Profits delivered by Government-owned broadcaster TVNZ are down year-on-year as the company failed to offset the impact of a weak advertising environment.
Despite growth in digital media and a stronger share of television advertising revenue, the company's after tax net profit dropped to to $19.8 million in the six months to December 31, down from $20.8 million in the same period the year prior.
No interim dividend was paid, nor was it at the end of the 2014 financial year.
It followed the company's decision in September 2013 TVNZ to sell a package of land and buildings to SkyCity and its extensive refurbishment of TVNZ's Victoria St headquarters.
Due to the cost involved, the shareholding ministers advised that they would forgo future dividends equivalent to the refurbishment and relocation costs, less the amount received for the buildings sold to SkyCity.

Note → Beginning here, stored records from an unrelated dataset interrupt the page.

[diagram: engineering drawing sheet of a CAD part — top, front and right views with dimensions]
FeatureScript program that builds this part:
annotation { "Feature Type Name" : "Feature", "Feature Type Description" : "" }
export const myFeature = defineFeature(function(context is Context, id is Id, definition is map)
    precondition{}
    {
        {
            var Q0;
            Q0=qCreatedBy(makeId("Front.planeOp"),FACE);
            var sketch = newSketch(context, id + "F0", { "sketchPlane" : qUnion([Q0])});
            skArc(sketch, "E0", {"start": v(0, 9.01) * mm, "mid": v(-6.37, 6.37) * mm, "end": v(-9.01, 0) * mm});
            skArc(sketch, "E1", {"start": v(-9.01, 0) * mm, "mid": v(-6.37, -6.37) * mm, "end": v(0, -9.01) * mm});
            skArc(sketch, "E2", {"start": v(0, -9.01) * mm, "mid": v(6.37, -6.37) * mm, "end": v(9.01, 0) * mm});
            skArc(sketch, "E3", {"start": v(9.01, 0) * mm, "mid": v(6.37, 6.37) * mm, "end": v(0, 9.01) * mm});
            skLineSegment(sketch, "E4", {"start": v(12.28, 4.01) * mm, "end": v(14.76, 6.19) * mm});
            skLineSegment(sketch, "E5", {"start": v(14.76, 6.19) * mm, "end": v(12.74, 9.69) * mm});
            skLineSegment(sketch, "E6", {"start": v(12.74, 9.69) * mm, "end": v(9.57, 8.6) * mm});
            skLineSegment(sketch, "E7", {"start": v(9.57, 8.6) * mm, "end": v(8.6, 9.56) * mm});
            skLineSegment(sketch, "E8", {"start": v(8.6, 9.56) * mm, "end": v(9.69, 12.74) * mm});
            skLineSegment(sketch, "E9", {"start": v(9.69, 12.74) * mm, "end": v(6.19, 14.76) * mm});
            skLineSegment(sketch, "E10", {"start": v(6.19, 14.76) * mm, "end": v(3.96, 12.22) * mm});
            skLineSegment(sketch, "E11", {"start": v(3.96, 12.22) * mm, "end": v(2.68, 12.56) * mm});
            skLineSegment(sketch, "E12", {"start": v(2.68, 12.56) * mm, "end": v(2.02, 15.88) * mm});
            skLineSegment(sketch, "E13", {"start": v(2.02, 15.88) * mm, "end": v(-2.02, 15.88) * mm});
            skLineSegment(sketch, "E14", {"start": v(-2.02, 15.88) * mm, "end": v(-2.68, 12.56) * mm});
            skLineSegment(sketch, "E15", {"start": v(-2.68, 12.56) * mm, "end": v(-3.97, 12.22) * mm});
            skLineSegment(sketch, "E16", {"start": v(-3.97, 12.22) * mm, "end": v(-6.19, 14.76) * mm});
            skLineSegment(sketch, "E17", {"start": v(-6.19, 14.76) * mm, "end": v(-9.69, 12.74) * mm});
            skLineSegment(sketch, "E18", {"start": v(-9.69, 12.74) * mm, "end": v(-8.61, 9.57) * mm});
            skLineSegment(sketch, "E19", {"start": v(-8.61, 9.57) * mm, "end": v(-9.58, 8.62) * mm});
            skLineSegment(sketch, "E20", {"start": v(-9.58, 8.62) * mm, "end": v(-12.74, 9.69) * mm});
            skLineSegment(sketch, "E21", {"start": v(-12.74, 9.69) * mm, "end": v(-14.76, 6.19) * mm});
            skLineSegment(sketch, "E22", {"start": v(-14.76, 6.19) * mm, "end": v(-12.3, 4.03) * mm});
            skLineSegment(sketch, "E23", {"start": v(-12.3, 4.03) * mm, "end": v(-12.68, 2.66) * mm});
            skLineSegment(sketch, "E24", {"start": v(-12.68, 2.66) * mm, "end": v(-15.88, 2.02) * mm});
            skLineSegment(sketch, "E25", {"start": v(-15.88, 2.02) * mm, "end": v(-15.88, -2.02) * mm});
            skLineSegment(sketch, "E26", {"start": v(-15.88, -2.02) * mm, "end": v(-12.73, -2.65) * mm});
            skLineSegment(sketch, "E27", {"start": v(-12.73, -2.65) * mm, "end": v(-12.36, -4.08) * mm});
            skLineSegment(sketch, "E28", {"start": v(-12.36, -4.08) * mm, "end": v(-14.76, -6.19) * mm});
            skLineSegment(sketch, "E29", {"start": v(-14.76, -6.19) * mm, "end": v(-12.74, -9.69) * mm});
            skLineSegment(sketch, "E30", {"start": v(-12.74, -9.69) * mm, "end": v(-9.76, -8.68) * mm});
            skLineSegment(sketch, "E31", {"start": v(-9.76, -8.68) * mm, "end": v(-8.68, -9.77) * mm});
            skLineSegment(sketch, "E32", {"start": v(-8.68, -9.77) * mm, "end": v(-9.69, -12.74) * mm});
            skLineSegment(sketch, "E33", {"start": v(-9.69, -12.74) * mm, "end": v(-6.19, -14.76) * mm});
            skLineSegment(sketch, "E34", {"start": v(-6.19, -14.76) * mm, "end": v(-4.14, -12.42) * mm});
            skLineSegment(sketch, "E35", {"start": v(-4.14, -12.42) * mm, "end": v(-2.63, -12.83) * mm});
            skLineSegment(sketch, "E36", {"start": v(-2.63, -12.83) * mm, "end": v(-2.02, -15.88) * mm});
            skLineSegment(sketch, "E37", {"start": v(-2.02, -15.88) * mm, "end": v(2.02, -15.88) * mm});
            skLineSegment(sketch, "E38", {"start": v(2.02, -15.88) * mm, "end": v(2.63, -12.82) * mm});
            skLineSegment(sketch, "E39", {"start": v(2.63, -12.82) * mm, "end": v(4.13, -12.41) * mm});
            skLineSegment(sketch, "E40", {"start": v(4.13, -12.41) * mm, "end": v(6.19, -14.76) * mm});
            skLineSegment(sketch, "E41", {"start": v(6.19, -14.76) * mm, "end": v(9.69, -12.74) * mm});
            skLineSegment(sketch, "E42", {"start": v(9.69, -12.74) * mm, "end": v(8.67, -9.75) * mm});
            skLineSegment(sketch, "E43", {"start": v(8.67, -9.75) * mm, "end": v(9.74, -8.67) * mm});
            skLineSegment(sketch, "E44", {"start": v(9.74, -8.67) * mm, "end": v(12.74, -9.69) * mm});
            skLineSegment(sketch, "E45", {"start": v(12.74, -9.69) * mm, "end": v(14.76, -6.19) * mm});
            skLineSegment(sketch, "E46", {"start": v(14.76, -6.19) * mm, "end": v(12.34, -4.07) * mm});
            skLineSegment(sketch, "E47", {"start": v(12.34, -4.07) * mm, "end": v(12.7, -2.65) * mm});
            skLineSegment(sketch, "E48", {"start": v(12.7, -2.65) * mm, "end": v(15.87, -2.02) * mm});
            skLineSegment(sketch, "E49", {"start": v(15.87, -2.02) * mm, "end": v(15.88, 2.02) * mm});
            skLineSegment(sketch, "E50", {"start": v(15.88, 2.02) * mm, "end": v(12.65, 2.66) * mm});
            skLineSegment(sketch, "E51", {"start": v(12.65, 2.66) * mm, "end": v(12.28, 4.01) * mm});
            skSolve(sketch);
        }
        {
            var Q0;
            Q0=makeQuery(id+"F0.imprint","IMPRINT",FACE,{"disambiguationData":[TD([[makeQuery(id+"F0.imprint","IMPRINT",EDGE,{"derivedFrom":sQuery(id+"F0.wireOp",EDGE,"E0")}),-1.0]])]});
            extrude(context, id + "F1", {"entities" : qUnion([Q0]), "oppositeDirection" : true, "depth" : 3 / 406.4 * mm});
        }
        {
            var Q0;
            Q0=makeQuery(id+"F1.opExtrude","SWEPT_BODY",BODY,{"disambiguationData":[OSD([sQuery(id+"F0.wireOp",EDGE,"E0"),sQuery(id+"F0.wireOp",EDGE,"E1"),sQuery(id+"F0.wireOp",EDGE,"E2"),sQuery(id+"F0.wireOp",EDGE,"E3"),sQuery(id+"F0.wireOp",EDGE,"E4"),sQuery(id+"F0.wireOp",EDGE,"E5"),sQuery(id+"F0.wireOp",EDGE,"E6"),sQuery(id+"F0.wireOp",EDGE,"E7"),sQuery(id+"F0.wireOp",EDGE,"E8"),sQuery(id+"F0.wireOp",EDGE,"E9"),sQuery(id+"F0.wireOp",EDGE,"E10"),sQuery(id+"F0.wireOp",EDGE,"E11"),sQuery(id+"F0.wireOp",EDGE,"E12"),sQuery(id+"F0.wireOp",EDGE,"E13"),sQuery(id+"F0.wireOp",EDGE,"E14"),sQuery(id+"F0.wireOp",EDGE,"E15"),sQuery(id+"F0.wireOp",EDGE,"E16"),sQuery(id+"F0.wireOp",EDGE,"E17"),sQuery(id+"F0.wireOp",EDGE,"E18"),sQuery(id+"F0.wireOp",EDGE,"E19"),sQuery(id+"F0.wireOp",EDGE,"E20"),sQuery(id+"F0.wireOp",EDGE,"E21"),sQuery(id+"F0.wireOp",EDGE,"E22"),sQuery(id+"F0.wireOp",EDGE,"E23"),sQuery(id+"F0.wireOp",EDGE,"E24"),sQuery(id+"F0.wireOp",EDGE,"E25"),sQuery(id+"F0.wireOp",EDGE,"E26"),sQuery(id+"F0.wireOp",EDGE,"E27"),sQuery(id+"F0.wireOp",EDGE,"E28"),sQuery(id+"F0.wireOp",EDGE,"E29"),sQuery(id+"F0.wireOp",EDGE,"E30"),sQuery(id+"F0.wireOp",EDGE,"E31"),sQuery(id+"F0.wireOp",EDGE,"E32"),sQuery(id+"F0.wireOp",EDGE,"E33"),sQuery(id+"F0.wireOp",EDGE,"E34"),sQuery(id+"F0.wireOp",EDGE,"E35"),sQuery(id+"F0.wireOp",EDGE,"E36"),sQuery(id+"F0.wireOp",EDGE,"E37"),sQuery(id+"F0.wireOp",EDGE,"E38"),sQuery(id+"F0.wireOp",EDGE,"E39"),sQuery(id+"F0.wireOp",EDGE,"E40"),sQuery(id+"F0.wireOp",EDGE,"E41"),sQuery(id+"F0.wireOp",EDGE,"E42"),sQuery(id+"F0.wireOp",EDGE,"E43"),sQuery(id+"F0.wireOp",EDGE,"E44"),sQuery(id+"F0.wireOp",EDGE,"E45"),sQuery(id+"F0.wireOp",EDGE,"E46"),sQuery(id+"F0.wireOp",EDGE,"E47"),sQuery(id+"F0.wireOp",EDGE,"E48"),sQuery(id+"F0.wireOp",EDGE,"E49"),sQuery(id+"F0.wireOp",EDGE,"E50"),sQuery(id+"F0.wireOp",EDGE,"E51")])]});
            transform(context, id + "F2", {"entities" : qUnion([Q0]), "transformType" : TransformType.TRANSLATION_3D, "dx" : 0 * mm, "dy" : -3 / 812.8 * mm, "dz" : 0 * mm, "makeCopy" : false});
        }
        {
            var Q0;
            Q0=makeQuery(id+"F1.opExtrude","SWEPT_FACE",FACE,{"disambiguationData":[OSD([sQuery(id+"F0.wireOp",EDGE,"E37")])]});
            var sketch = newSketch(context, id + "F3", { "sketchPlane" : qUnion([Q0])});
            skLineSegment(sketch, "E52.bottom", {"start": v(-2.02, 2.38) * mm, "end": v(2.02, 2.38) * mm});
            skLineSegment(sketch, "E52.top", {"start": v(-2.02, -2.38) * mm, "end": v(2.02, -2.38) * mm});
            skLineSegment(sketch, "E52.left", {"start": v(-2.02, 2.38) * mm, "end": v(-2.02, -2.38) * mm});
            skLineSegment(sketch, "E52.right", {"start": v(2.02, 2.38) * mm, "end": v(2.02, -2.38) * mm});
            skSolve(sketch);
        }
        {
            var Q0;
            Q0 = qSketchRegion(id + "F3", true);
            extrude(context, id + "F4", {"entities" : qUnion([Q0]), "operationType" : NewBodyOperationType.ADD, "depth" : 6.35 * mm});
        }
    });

In normal circumstances the company's shareholders receive funds surplus to TVNZ's
investment and operating requirements - typically 70 per cent of net profit after tax.
In a statement, the company said its six-month result announced today put it
on track to achieve the full year financial targets set out in its 2015 Statement of Intent.
Chief executive Kevin Kenrick said the business was moving into a strong second half, leveraging recent investments in upgrading digital technology platforms to re-launch enhanced versions of TVNZ OnDemand and onenews.co.nz.
Digital media was continuing to perform strongly and TVNZ OnDemand video streams up 38 per cent year on year - hitting a record in the month of October with over 6 million streams, Kenrick said.
Digital media revenue rose 34 per cent compared with the same period in the previous year and was buoyed by the lift in online viewing.
However, as was the case with other media groups, TVNZ's advertising revenue was down due to softer demand, Kenrick said.
The revaluation of currency hedging held at 31 December 2014 - noted in the financial report as an unrealised net foreign exchange loss of $3.6 million - also had a negative impact due to the strength of the NZ dollar.
The company's share of television advertising revenue increased slightly, from 60.9 per cent to 61.6 per cent.
Television audience share also strengthened, led by News and Current Affairs programming and peak time entertainment shows.
ONE News was the most watched programme for the period with an average total audience of more than 650,000 viewers.
Breakfast and Seven Sharp also increased audience share over the 6 months, and Sunday was the most watched current affairs show with an average audience of more than 600,000 New Zealanders per episode.
The transfer of the TVNZ archive to the Crown was also completed during the six-month period.